与一は小袖の前を合わせながら、にやりと笑った。
が、三郎太は慌てたように、ぶんぶんと手を顔の前で振る。

「ちっ違うっ! そんなつもりで入ったんじゃねぇよ! 第一、ここが連れ込み宿なんて気づかなかったし、お、お嬢さんは、そんなお人じゃねぇっ」

真っ赤になってまくし立てる三郎太よりも、背後で恥ずかしそうにしているお嬢さんを眺めつつ、与一は少し考えた。

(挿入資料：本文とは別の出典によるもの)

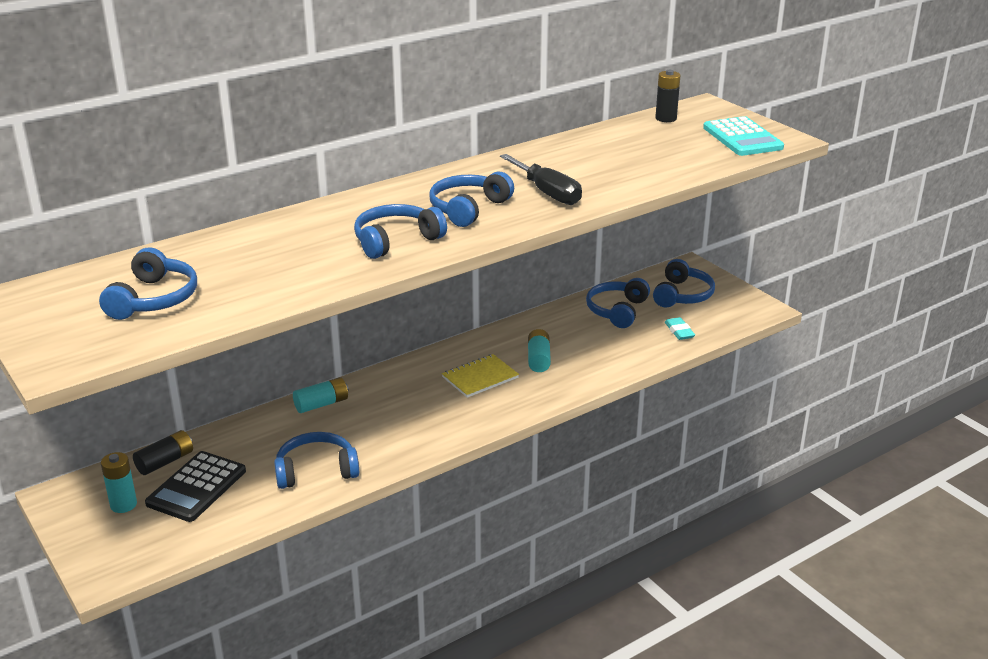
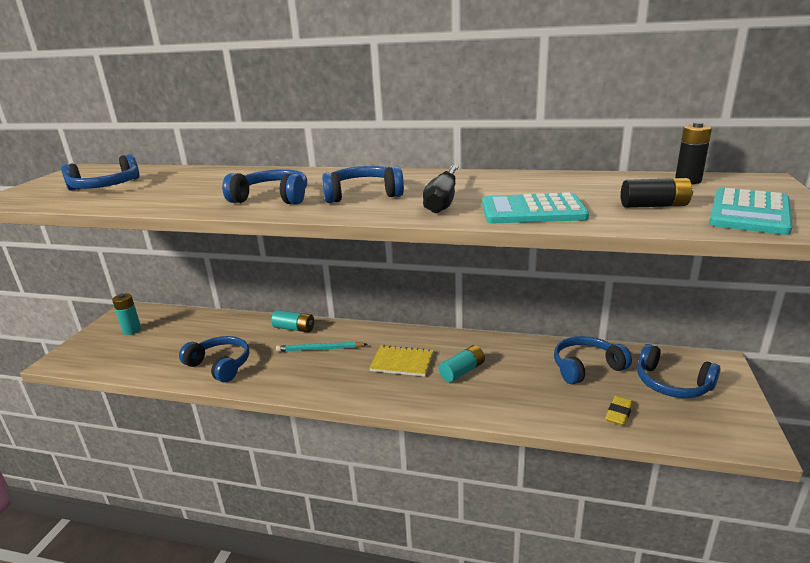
camera: 50 degrees right, 5 degrees down
(165, 462) = (184, 319): black battery -> black battery (654, 206)
(196, 487) = (166, 340): black calculator -> none
(387, 406) = (320, 349): none -> turquoise pencil
(625, 179) = (532, 211): none -> turquoise calculator
(679, 331) = (619, 413): turquoise eraser -> yellow eraser
(682, 295) = (672, 384): blue headphones -> blue headphones turned 60 degrees clockwise

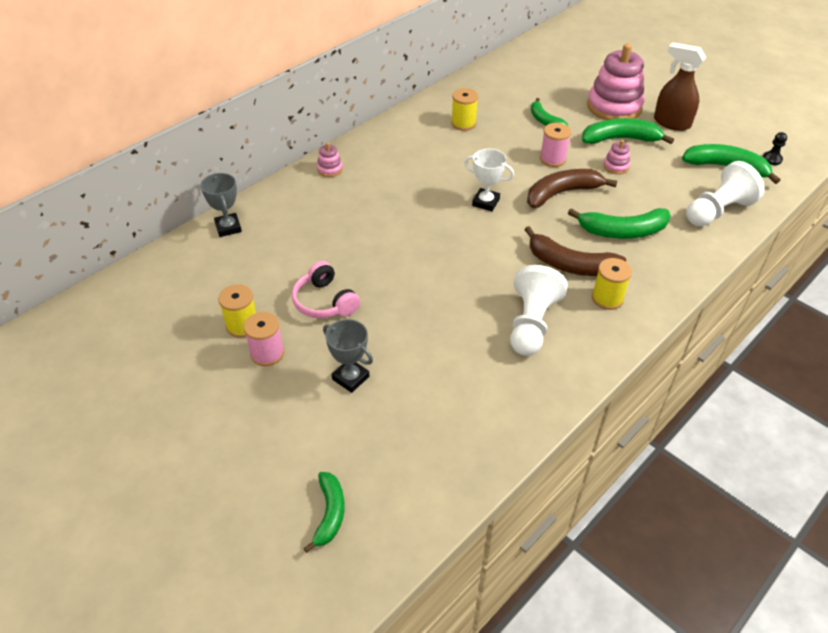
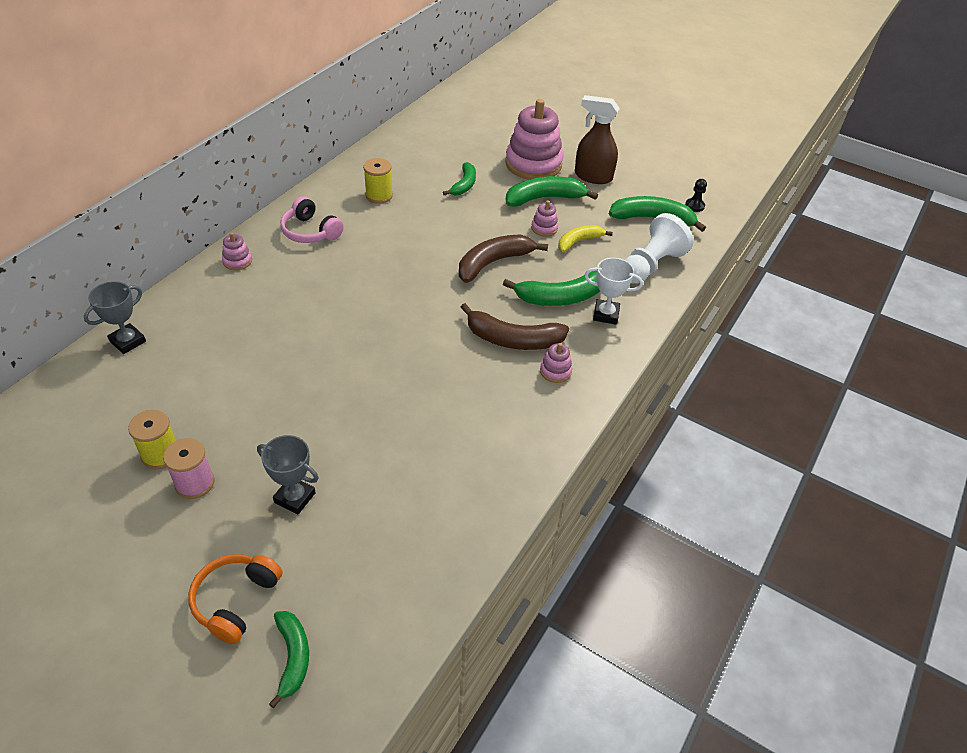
camera: 15 degrees left, 0 degrees up
(228, 227) = (128, 341): grey trophy -> grey trophy turned 75 degrees clockwise
(288, 457) = (235, 601): none -> orange headphones
(324, 302) = (253, 414): pink headphones -> pink headphones (310, 232)
(485, 202) = (415, 281): white trophy -> white trophy (606, 314)
(531, 324) = (482, 409): white pawn -> none
(544, 120) = (464, 185): green banana -> green banana turned 120 degrees counterclockwise
(552, 159) = (478, 226): pink spool -> none
(607, 298) = (555, 371): yellow spool -> pink stacking toy
(648, 182) = (578, 241): none -> yellow banana

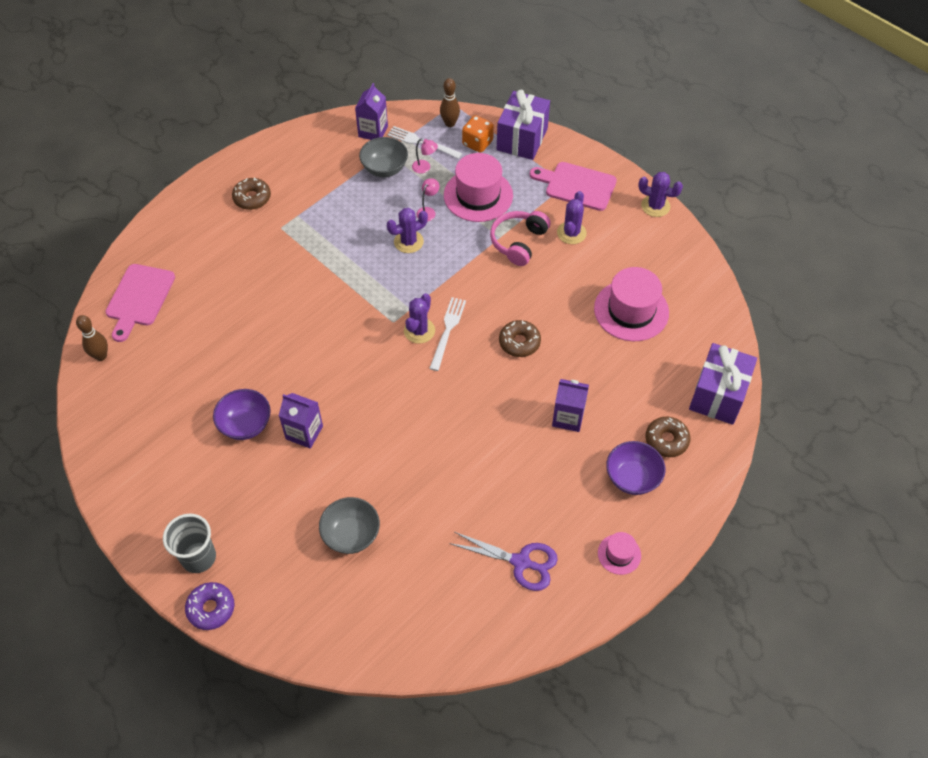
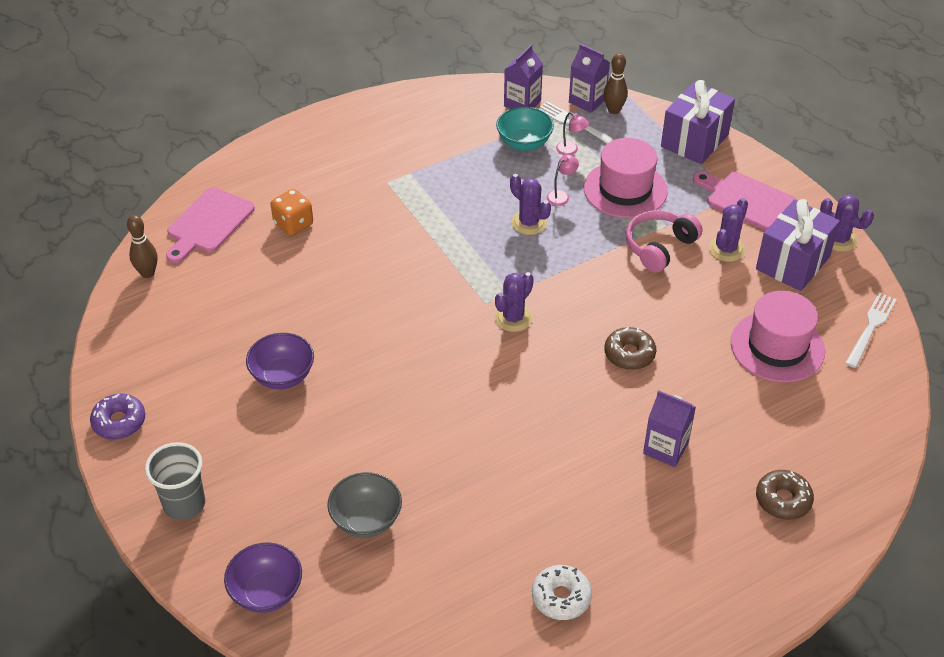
camera: 15 degrees right, 10 degrees down
(211, 608) = (180, 562): purple donut -> purple donut (119, 422)
(252, 198) = (365, 146): brown donut -> none
(304, 432) = (346, 398): purple carton -> purple carton (587, 101)
(384, 168) = (524, 143): grey bowl -> turquoise bowl
(408, 242) = (529, 223): purple cactus -> purple cactus turned 60 degrees clockwise
(447, 331) = (547, 325): white fork -> white fork (871, 327)
(477, 143) = (640, 136): orange dice -> orange dice (293, 224)
(521, 562) = (561, 597): purple scissors -> white donut
(619, 554) = (687, 616): pink hat -> none
(632, 478) = (728, 533): purple bowl -> purple bowl (266, 592)
(718, 395) = (863, 463): purple gift -> purple gift (792, 263)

狼狽えているだけに、三郎太の声は、でかくなっている。
あまり騒がれるのも都合が悪いし、先の二人の会話も気になる。
上手くいけば、お嬢さん側から情報を引き出せるかもしれない。

与一は、ちら、と自分の背後を見た。
藍は丸まって寝ているため、顔は見えない。
部屋に入れれば、そうはいかないかもしれないが、この魚を逃すのは惜しい。

それに、きっと藍は起きている。
このやり取りを聞いているにも関わらず、何の反応も見せないということは、藍もこの二人から有力情報のニオイを嗅ぎ取っているに違いない。